# compression on a 2cycle??



## bsman (Jan 22, 2006)

what is the "norm"???


----------



## big ed (Jul 29, 2006)

90 to 100 psi


----------



## bsman (Jan 22, 2006)

ok, thank you very much


----------



## kbalona (Apr 27, 2006)

90-100 is minimal. Ideally it should be 120+


----------



## bsman (Jan 22, 2006)

i'm working on a manthis rototiller that only has 50 right now, not good. sounds like rings??


----------



## jgj6331 (Aug 9, 2006)

Either stuck ring, scored cylinder wall - or both..... Pull the muffler to look for cylinder damage.... It will never run with 50 psi compression...


----------



## big ed (Jul 29, 2006)

Rule Of Thumb Always Pull The Exhaust And Ck The Condition Of The Cylinder And Piston Always !!!!!! This Shows So Much It Makes Or Breaks 
Most 2/stokes In Ten Minutes Easily Good Luck


----------



## bugman (Aug 12, 2004)

I wouldn't go any lower then 100!!! but 90 is the lowest....., around 90 it'll start, after alot of effort...

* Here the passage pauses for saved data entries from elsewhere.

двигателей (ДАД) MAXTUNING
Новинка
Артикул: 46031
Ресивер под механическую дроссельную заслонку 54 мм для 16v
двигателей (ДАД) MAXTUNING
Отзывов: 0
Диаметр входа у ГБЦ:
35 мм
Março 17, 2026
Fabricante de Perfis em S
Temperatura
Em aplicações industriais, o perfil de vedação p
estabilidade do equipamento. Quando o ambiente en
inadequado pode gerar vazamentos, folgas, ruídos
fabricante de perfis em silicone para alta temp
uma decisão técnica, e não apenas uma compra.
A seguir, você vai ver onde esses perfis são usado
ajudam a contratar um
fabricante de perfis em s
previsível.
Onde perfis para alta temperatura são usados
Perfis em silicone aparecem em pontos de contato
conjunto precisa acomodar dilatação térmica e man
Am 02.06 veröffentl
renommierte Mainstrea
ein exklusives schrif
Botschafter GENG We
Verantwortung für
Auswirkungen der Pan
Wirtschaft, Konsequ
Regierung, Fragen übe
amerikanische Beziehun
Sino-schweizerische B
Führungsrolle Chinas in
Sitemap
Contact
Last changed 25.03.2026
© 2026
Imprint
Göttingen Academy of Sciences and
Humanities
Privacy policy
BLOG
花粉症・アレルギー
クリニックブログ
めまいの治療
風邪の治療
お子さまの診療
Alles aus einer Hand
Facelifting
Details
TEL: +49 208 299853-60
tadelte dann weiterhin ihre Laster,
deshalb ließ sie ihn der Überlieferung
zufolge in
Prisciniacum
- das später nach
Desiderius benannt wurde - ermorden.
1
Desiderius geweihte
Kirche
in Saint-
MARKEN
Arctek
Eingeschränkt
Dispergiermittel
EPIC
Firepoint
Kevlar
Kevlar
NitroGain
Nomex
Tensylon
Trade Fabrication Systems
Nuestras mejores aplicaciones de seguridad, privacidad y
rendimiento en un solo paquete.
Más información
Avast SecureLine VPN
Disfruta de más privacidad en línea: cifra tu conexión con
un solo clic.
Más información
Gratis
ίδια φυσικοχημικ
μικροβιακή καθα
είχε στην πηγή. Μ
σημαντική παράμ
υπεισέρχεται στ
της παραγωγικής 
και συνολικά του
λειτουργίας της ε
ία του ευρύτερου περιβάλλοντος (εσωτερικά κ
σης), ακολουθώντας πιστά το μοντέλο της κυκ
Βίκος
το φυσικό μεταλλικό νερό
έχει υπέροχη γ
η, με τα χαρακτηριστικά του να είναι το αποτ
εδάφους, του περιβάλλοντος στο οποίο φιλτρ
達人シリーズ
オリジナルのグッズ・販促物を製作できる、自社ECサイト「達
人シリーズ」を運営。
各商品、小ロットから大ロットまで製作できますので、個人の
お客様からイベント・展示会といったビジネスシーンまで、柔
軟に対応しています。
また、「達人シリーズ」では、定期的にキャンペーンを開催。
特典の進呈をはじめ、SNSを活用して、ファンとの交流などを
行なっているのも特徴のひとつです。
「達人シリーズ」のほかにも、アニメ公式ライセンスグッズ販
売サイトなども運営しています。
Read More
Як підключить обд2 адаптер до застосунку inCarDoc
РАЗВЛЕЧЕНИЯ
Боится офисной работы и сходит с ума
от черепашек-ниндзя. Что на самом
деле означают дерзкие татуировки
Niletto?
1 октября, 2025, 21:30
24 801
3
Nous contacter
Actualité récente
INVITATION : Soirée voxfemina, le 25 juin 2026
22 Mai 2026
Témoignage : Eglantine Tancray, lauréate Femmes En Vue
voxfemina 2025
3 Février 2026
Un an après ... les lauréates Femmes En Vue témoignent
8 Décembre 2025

50psi like others have said, never will run...
Be best to take the exhaust off and turn the engine so the piston is at the bottom, and look at the bore.... should be (in a worn engine that runs) nice and slick... no vertical scars should be seen.


----------



## bsman (Jan 22, 2006)

the customer insists that it has always been run on gas/oil mix, although i find that hard to believe. So they want to go ahead and order a new engine and spen the money...thats fine with me. thanks for all the help!!


----------



## bugman (Aug 12, 2004)

Could have formed a air leak, and run it lean or he wanted to play with the air/fuel mix screws and ran it lean that way.


----------